Kitta is constructed as an antithesis of sorts to Ganesan. Ganesan may be a “loser” in the materialist sense, and if worldly attachments are the glue that hold life together, he has long since come unstuck from that life. Kitta has succeeded in amassing wealth and power, but ends up loveless and spiritually bereft.
Often acknowledged as the first modern Tamil novel that openly dealt with same-sex relationships, Pasitha Maanidam is remarkable for the way it conflates sexuality and spirituality in a strait-laced Brahmin society of the Thanjavur of yore. Karichan Kunju places a “leper”, an outcaste, at the heart of his narrative to record the way the society of that time looked at disease and disability. He describes in detail the many chatrams and mandapams in and around temple towns of Thanjavur that housed the itinerant, the homeless, the lonely and the diseased; these are Ganesan’s safe spaces, where he spends days and months in contemplation, feeling no attachment or connection to things around him, and where his real redemption awaits him.
The novel also subverts social stereotypes with matter-of-fact ease. Singam Rauth is no black-hearted villain, just a man forced by society to lead a life of duplicity, who nevertheless ends up ruining Ganesan’s prospects in the process. The moment Ganesan musters the courage to tell him, although after many years, that he is no longer interested in “pleasing men like you”, Rauth turns contrite and lets him go, even offering to arrange for Ganesan’s marriage and get him a job.
Kitta’s brother-in-law, Mathoor, is another man trapped both in his own body and an unhappy heterosexual marriage. The women who endure the consequences of their partners’ choices—Machi, Ammu, Sundari, Bhuma, Kodhai—are all etched with utmost empathy.
Critiquing Brahmin superstition
The novel cocks a snook at Brahmin superstition even as it records how the community struggles to find its feet in a fast-changing world. More than one character rues his downfall at the hands of “crafty Brahmins” who are usurers, and who have, lately, taken up all sorts of jobs including catering businesses and driving horse carts and buses, elbowing out others in the trade. On the auspicious new moon day of Adi Amavasai, Kitta’s wife Ammu cuts him to size with a “What is the point of ritual cleansing if the mind remains filthy?” when he suspects her of infidelity. On the same day, Ganesan “becomes” a mendicant when someone inadvertently smears sacred ash on him as he emerges from a dip in the Kaveri. Pilgrims promptly begin to drop coins in front of him, hoping to redeem their sins. Taken in by his self-absorbed demeanour, Pasupati the beat constable exalts Ganesan to the status of a spiritual guru, when in fact it is clear that the eager disciple is the more enlightened one.

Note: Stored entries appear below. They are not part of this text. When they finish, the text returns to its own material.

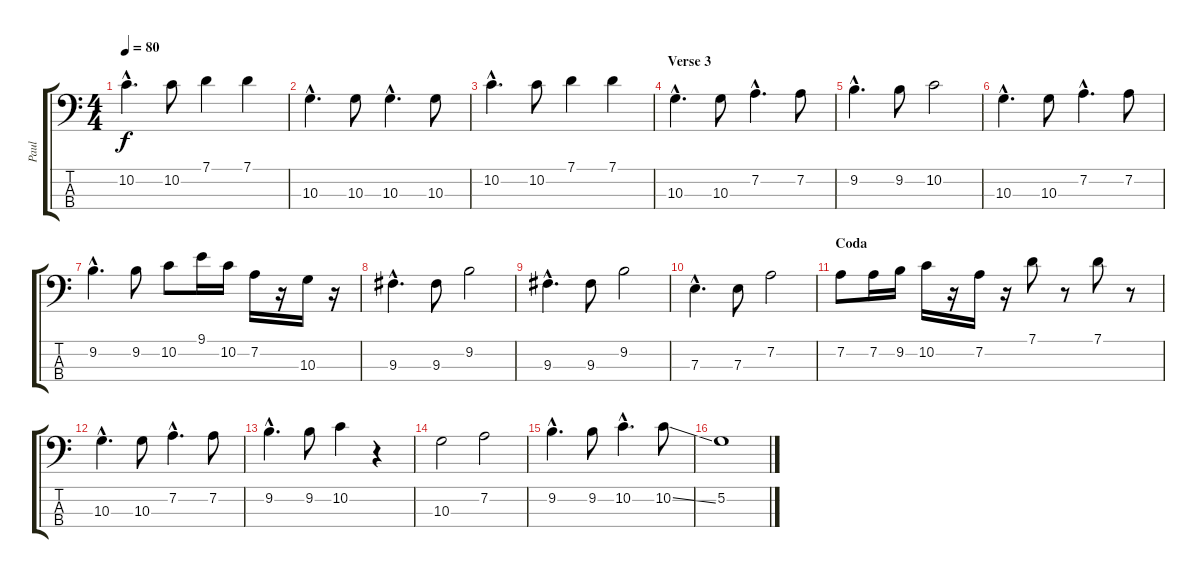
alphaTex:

\track ("Paul" "Paul") {instrument acousticbass}
\staff {score tabs}
\tuning (G2 D2 A1 E1) {hide}
\ts (4 4)
\tempo 80
\clef f4
\ks c
10.2{hac}.4{d dy f} 10.2.8 7.1.4 7.1.4 |
10.3{hac}.4{d} 10.3.8 10.3{hac}.4{d} 10.3.8 |
10.2{hac}.4{d} 10.2.8 7.1.4 7.1.4 |
\section ("" "Verse 3")
10.3{hac}.4{d} 10.3.8 7.2{hac}.4{d} 7.2.8 |
9.2{hac}.4{d} 9.2.8 10.2.2 |
10.3{hac}.4{d} 10.3.8 7.2{hac}.4{d} 7.2.8 |
9.2{hac}.4{d} 9.2.8 10.2.8 9.1.16 10.2.16 7.2.16 r.16 10.3.16 r.16 |
9.3{hac}.4{d} 9.3.8 9.2.2 |
9.3{hac}.4{d} 9.3.8 9.2.2 |
7.3{hac}.4{d} 7.3.8 7.2.2 |
\section ("" "Coda")
7.2.8 7.2.16 9.2.16 10.2.16 r.16 7.2.16 r.16 7.1.8 r.8 7.1.8 r.8 |
10.3{hac}.4{d} 10.3.8 7.2{hac}.4{d} 7.2.8 |
9.2{hac}.4{d} 9.2.8 10.2.4 r.4 |
10.3.2 7.2.2 |
9.2{hac}.4{d} 9.2.8 10.2{hac}.4{d} 10.2{ss}.8 |
5.2.1
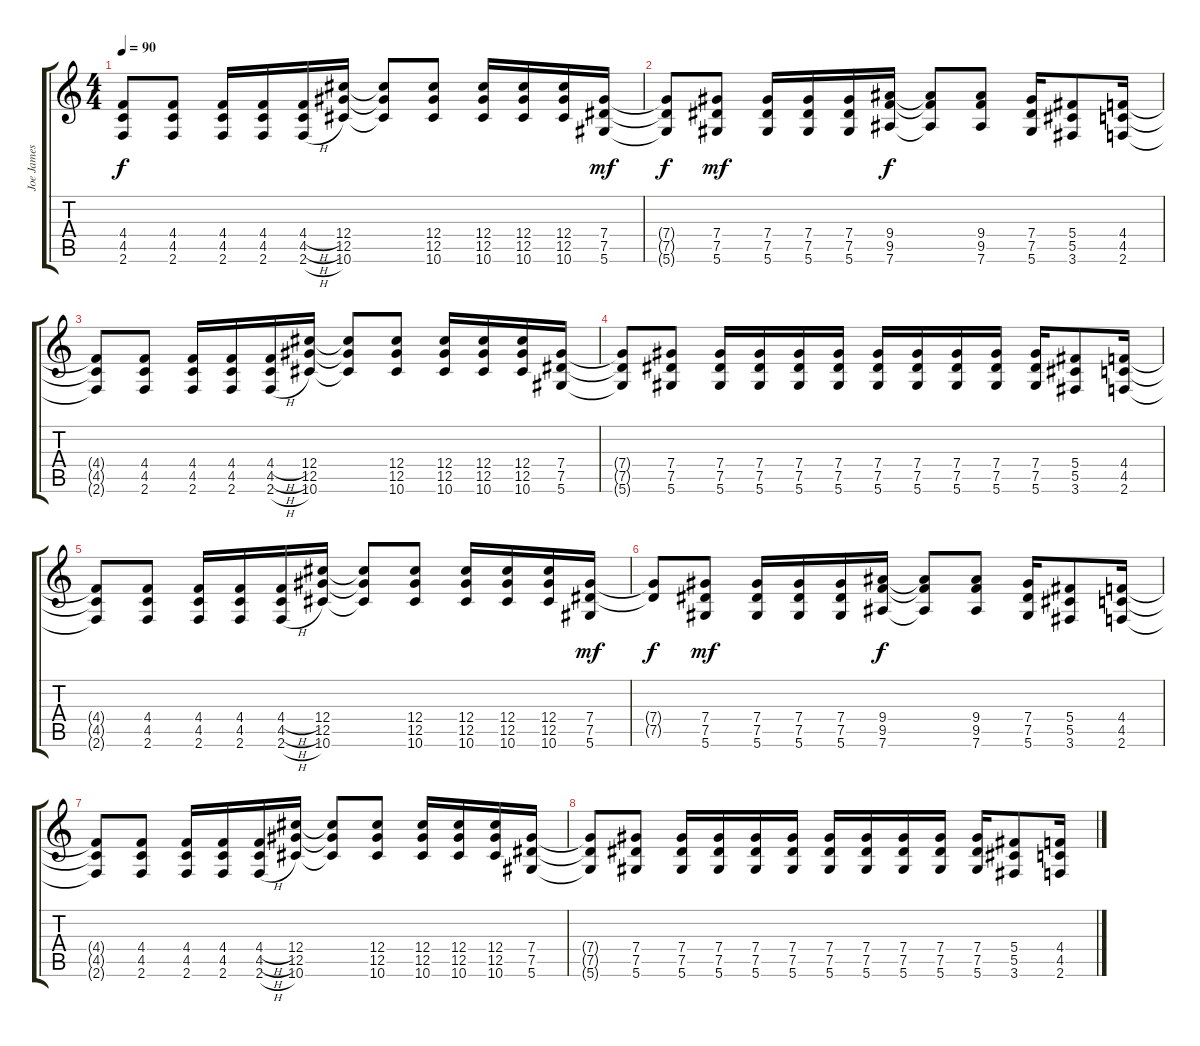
\track ("Joe James" "Joe James") {instrument distortionguitar}
\staff {score tabs}
\tuning (Eb4 Bb3 Gb3 Db3 Ab2 Eb2) {hide}
\ts (4 4)
\tempo 90
\clef g2
\ks c
(4.4{t} 4.5{t} 2.6{t}).8{dy f} (4.4 4.5 2.6).8 (4.4 4.5 2.6).16 (4.4 4.5 2.6).16 (4.4{h} 4.5{h} 2.6{h}).16 (12.4 12.5 10.6).16 (12.4{t} 12.5{t} 10.6{t}).8 (12.4 12.5 10.6).8 (12.4 12.5 10.6).16 (12.4 12.5 10.6).16 (12.4 12.5 10.6).16 (7.4 7.5 5.6).16{dy mf} |
(7.4{t} 7.5{t} 5.6{t}).8{dy f} (7.4 7.5 5.6).8{dy mf} (7.4 7.5 5.6).16 (7.4 7.5 5.6).16 (7.4 7.5 5.6).16 (9.4 9.5 7.6).16{dy f} (9.4{t} 9.5{t} 7.6{t}).8 (9.4 9.5 7.6).8 (7.4 7.5 5.6).16 (5.4 5.5 3.6).8 (4.4 4.5 2.6).16 |
(4.4{t} 4.5{t} 2.6{t}).8 (4.4 4.5 2.6).8 (4.4 4.5 2.6).16 (4.4 4.5 2.6).16 (4.4{h} 4.5{h} 2.6{h}).16 (12.4 12.5 10.6).16 (12.4{t} 12.5{t} 10.6{t}).8 (12.4 12.5 10.6).8 (12.4 12.5 10.6).16 (12.4 12.5 10.6).16 (12.4 12.5 10.6).16 (7.4 7.5 5.6).16 |
(7.4{t} 7.5{t} 5.6{t}).8 (7.4 7.5 5.6).8 (7.4 7.5 5.6).16 (7.4 7.5 5.6).16 (7.4 7.5 5.6).16 (7.4 7.5 5.6).16 (7.4 7.5 5.6).16 (7.4 7.5 5.6).16 (7.4 7.5 5.6).16 (7.4 7.5 5.6).16 (7.4 7.5 5.6).16 (5.4 5.5 3.6).8 (4.4 4.5 2.6).16 |
(4.4{t} 4.5{t} 2.6{t}).8 (4.4 4.5 2.6).8 (4.4 4.5 2.6).16 (4.4 4.5 2.6).16 (4.4{h} 4.5{h} 2.6{h}).16 (12.4 12.5 10.6).16 (12.4{t} 12.5{t} 10.6{t}).8 (12.4 12.5 10.6).8 (12.4 12.5 10.6).16 (12.4 12.5 10.6).16 (12.4 12.5 10.6).16 (7.4 7.5 5.6).16{dy mf} |
(7.4{t} 7.5{t}).8{dy f} (7.4 7.5 5.6).8{dy mf} (7.4 7.5 5.6).16 (7.4 7.5 5.6).16 (7.4 7.5 5.6).16 (9.4 9.5 7.6).16{dy f} (9.4{t} 9.5{t} 7.6{t}).8 (9.4 9.5 7.6).8 (7.4 7.5 5.6).16 (5.4 5.5 3.6).8 (4.4 4.5 2.6).16 |
(4.4{t} 4.5{t} 2.6{t}).8 (4.4 4.5 2.6).8 (4.4 4.5 2.6).16 (4.4 4.5 2.6).16 (4.4{h} 4.5{h} 2.6{h}).16 (12.4 12.5 10.6).16 (12.4{t} 12.5{t} 10.6{t}).8 (12.4 12.5 10.6).8 (12.4 12.5 10.6).16 (12.4 12.5 10.6).16 (12.4 12.5 10.6).16 (7.4 7.5 5.6).16 |
(7.4{t} 7.5{t} 5.6{t}).8 (7.4 7.5 5.6).8 (7.4 7.5 5.6).16 (7.4 7.5 5.6).16 (7.4 7.5 5.6).16 (7.4 7.5 5.6).16 (7.4 7.5 5.6).16 (7.4 7.5 5.6).16 (7.4 7.5 5.6).16 (7.4 7.5 5.6).16 (7.4 7.5 5.6).16 (5.4 5.5 3.6).8 (4.4 4.5 2.6).16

The endless hungers of the body and soul are a running thread through the narrative. As Ganesan muses: “Do we eat food or does food consume us? This is like the story of the snake that swallows its own tail and perishes.” Do food, sex, money and power sate these hungers or do they only serve to further numb the senses? This is what this novel of ideas explores, with incisiveness and compassion, in a translation that is as expressive as it is elliptical.